CNET is celebrating its 25th anniversary with articles remembering the 1990s — including that moment "when Hollywood finally noticed the web," calling it "a flawed but fun snapshot of the moment the internet took over the world..."

"Twenty-five years ago, cinema met cyberspace in a riot of funky fashion, cool music and surveillance paranoia. It began in May 1995 with the release of Johnny Mnemonic, a delirious sci-fi action dystopia matching Keanu Reeves with seminal cyberpunk author William Gibson. In July, Sandra Bullock had her identity erased in conspiracy thriller The Net. In August, Denzel Washington pursued Russell Crowe's computer-generated serial killer in Virtuosity, and in September Angelina Jolie found her breakthrough role in anarchic adventure Hackers. In October, Kathryn Bigelow served up dystopian thriller Strange Days. It's hard to know what's most dated about these mid-'90s curios: the primitive-looking effects, the funky fashions or the clunky technology depicted on screen. But now, 25 years later, they've proved prescient in their concerns about surveillance, corporate power and the corruption of what seemed to be an excitingly democratic new age...

──────────────────────────────

[Task details]:
Answer from the excerpt on 1995 internet films:
(a) What anniversary is CNET celebrating?
(b) Which film was released in May 1995?
(c) Which actress found her breakthrough role, and in which film?

[Stored records]
──────────────────────────────

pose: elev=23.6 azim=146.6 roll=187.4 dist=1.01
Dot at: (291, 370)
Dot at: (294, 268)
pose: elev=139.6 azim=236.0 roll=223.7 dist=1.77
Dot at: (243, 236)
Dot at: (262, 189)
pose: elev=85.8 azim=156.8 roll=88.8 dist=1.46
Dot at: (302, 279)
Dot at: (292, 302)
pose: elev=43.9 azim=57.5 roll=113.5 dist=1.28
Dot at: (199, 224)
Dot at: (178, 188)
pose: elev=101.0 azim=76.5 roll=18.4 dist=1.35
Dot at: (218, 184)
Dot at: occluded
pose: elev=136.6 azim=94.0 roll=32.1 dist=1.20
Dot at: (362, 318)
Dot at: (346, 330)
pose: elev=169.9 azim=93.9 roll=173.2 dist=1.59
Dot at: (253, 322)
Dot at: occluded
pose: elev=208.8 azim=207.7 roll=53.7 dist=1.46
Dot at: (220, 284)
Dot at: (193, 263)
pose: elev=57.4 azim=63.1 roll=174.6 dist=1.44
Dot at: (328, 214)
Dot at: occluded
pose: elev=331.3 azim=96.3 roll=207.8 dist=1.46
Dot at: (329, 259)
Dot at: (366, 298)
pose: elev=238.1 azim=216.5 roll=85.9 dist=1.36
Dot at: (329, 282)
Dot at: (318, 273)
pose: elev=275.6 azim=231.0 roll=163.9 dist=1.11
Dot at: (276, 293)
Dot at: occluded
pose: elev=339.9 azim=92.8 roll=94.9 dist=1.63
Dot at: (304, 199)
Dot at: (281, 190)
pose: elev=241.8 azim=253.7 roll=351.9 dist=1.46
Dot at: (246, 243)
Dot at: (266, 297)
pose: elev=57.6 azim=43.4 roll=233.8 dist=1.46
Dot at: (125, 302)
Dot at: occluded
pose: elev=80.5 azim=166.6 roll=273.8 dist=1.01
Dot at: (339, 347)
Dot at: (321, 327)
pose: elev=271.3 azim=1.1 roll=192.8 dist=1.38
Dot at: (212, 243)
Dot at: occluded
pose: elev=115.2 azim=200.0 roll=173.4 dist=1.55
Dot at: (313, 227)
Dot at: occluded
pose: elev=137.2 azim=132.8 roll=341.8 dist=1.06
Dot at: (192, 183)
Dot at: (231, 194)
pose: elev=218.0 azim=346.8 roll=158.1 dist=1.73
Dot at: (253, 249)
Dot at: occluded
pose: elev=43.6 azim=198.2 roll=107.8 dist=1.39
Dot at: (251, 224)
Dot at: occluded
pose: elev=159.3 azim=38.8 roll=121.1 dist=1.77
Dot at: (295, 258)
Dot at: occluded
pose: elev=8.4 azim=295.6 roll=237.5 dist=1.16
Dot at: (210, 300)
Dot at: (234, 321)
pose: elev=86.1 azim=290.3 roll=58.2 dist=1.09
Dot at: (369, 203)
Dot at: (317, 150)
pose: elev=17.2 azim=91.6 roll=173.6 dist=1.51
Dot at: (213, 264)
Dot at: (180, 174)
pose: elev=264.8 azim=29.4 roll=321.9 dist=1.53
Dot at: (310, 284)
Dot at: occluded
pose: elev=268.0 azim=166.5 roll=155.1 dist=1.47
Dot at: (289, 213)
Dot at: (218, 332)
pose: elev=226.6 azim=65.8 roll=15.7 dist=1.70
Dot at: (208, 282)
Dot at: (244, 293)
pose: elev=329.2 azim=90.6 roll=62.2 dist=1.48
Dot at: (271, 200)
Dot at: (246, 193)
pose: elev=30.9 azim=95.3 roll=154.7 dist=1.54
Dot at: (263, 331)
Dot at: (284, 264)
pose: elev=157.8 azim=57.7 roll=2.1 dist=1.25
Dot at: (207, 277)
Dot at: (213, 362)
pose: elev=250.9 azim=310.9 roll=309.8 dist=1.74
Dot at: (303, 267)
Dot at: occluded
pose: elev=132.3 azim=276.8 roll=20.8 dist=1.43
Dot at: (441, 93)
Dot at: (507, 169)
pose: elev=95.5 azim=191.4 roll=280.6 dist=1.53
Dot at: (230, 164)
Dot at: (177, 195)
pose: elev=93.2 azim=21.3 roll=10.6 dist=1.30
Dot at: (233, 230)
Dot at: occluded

──────────────────────────────

[Solution]:
(a) Its 25th anniversary
(b) Johnny Mnemonic
(c) Angelina Jolie, in Hackers